(Extract to read begins)
Rock in Rio in numbers 
 The City of Rock, which was built for the festival, covered an area of 250,000 m2 (around 2.7 million square feet)
 1,600,000 litres of beverages were served, using 4 million plastic cups.
 900,000 hamburgers.
 500,000 pizza slices.
 McDonald's sold 58,000 hamburgers in a single day, which was a Guinness World Record until the fourth edition in 2011, where 79,000 hamburgers were sold by Bob's.

The full list of artists who performed at Rock in Rio:

 11/01 Friday
 Queen
 Iron Maiden
 Whitesnake
 Baby Consuelo e Pepeu Gomes
 Erasmo Carlos
 Ney Matogrosso
 12/01 Saturday
 George Benson
 James Taylor
 Al Jarreau
 Gilberto Gil
 Elba Ramalho
 Ivan Lins
 13/01 Sunday
 Rod Stewart
 The Go-Go's
 Nina Hagen
 Blitz
 Lulu Santos
 Os Paralamas do Sucesso

 14/01 Monday
 James Taylor
 George Benson
 Alceu Valença
 Moraes Moreira
 15/01 Tuesday
 AC/DC
 Scorpions
 Barão Vermelho
 Eduardo Dusek
 Kid Abelha e os Abóboras Selvagens
 16/01 Wednesday
 Rod Stewart
 Ozzy Osbourne
 Rita Lee
 Moraes Moreira
 Os Paralamas do Sucesso
 17/01 Thursday
 Yes
 Al Jarreau
 Elba Ramalho
 Alceu Valença

 18/01 Friday
 Queen
 The Go-Go's
 The B-52's (with Chris Frantz and Tina Weymouth)
 Lulu Santos
 Eduardo Dusek
 Kid Abelha e os Abóboras Selvagens
 19/01 Saturday
 AC/DC
 Scorpions
 Ozzy Osbourne
 Whitesnake
 Baby Consuelo e Pepeu Gomes

 20/01 Sunday
 Yes
 The B-52's (with Chris Frantz and Tina Weymouth)
 Nina Hagen
 Blitz
 Gilberto Gil
 Barão Vermelho
 Erasmo Carlos

 Both Queen shows were filmed (early on January 12 and January 19) and broadcast throughout Brazil by Globo. Each show was watched by nearly 200 million people in over 60 countries and in front of 80,000–100,000 people for each night setting a world record for the biggest paying audience ever at the time. It was later broadcast in the United States on MTV as "Queen: Live in Rio".
(Extract to read ends)
(Excerpted data begins)
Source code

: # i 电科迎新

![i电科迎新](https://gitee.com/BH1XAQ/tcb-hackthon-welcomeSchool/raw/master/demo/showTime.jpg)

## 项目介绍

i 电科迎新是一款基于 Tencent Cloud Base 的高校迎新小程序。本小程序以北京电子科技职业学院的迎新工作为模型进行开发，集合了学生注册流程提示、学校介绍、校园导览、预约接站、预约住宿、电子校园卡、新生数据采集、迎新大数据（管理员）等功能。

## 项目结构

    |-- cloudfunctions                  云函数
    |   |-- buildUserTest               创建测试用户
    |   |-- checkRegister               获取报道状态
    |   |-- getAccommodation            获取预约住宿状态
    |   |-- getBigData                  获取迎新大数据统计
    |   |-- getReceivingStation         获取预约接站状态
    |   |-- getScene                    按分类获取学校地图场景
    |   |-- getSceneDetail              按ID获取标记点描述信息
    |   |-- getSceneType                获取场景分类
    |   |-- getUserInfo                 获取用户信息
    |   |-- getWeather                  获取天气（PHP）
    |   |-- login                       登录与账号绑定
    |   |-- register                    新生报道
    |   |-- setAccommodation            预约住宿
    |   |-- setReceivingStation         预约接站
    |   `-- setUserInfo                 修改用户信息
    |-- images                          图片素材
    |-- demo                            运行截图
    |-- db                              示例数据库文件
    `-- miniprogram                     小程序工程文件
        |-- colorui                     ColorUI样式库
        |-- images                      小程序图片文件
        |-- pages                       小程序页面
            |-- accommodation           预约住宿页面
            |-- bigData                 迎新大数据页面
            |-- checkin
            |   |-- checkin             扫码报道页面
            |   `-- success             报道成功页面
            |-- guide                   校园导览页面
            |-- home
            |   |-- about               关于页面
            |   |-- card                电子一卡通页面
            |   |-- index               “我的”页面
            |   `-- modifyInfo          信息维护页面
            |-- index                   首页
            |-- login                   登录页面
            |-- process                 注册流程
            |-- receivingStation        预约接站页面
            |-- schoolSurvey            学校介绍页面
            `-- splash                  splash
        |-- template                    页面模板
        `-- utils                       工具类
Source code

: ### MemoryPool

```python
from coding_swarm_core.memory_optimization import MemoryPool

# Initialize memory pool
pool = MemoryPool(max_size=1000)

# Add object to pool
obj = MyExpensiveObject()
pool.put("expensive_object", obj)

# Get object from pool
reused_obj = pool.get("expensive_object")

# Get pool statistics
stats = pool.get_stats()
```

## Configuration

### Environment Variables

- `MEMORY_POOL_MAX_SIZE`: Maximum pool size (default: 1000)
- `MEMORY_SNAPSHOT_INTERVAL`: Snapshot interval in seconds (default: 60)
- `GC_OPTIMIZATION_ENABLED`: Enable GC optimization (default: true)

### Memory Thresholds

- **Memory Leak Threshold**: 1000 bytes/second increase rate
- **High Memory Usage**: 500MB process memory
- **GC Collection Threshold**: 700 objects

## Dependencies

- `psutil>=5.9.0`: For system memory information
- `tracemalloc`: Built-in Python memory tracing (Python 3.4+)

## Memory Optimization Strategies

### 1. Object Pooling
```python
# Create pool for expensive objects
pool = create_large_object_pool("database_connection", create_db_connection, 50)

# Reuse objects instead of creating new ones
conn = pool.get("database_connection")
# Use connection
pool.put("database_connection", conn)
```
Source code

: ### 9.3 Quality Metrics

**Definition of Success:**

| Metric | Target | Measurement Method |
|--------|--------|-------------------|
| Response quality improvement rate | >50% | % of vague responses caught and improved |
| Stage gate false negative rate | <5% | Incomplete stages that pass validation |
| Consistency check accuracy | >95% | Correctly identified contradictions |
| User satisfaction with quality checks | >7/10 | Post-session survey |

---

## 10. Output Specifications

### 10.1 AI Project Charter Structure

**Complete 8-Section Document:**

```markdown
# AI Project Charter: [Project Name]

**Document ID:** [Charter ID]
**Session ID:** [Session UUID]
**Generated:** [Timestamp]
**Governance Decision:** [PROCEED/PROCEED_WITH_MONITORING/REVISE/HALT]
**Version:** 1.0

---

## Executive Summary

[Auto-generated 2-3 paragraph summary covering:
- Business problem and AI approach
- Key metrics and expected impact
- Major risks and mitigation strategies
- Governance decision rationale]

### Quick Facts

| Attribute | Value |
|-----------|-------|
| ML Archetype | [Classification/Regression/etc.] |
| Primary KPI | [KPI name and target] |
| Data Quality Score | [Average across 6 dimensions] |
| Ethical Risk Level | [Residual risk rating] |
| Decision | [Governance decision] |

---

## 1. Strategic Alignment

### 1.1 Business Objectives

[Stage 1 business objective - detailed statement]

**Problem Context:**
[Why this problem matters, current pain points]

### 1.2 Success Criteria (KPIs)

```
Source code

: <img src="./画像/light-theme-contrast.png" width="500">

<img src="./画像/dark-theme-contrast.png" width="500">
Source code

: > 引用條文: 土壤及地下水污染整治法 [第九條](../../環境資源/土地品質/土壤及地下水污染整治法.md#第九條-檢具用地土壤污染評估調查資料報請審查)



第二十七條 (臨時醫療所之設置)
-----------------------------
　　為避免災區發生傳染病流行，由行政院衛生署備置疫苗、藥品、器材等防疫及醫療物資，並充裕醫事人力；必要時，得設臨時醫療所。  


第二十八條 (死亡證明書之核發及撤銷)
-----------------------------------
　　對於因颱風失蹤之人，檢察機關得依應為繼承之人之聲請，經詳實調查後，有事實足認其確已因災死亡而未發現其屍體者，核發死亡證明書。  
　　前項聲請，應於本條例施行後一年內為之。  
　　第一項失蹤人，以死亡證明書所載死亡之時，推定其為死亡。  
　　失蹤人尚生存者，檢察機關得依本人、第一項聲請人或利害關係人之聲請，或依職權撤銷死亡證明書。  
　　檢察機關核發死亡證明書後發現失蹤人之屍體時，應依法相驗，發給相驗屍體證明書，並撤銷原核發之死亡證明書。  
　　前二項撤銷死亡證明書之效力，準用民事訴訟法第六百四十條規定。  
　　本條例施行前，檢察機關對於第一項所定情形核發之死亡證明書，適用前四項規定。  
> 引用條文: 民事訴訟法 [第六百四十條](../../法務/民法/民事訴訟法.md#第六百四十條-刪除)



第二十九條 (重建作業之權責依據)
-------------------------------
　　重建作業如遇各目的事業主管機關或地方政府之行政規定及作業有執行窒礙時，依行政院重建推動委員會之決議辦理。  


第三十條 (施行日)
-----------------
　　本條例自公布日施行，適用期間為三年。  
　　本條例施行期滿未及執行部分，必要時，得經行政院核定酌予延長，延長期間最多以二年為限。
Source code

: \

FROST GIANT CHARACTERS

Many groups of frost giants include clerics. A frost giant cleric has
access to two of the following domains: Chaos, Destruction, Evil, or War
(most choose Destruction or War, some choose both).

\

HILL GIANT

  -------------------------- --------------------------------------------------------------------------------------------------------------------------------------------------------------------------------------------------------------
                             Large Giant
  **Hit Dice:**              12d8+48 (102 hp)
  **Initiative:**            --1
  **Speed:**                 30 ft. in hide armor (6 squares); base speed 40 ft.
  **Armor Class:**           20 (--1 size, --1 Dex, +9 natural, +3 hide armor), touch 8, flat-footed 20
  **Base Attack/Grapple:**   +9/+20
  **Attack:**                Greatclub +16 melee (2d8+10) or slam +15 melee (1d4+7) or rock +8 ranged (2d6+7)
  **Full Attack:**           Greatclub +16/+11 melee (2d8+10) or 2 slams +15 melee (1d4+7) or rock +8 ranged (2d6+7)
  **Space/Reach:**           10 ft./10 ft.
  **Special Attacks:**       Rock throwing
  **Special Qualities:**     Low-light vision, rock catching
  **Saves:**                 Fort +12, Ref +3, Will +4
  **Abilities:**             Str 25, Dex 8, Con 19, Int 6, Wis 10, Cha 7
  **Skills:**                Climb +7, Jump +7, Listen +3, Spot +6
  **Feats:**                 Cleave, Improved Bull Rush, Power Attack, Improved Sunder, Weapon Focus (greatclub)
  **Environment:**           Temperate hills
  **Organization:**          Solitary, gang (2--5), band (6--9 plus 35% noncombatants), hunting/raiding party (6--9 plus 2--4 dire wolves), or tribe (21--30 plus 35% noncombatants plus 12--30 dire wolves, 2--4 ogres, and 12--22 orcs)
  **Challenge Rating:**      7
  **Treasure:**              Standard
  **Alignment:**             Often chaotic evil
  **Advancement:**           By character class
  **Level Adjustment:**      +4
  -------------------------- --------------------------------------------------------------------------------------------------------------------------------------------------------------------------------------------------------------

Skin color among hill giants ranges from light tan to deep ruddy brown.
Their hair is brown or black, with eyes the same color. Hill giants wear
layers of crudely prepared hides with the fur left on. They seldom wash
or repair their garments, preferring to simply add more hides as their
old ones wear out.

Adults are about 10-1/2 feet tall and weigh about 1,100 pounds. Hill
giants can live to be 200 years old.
(Excerpted data ends)
* [Task list]
- A) According to the Rock in Rio text, how many plastic cups were used to serve the beverages?
- B) Decide whether each statement agrees with the Rock in Rio text, and quote the deciding words: (i) The City of Rock covered an area of 250,000 m2. (ii) McDonald's record of 58,000 hamburgers in a single day still stood after the 2011 edition. (iii) Queen's performance was later shown in the United States on MTV.
None of the records are needed for this work.

* [Results of the exercise]
- A) 4 million plastic cups.

- B)
(i) Yes: "covered an area of 250,000 m2 (around 2.7 million square feet)"
(ii) No: "which was a Guinness World Record until the fourth edition in 2011, where 79,000 hamburgers were sold by Bob's"
(iii) Yes: "It was later broadcast in the United States on MTV as "Queen: Live in Rio"."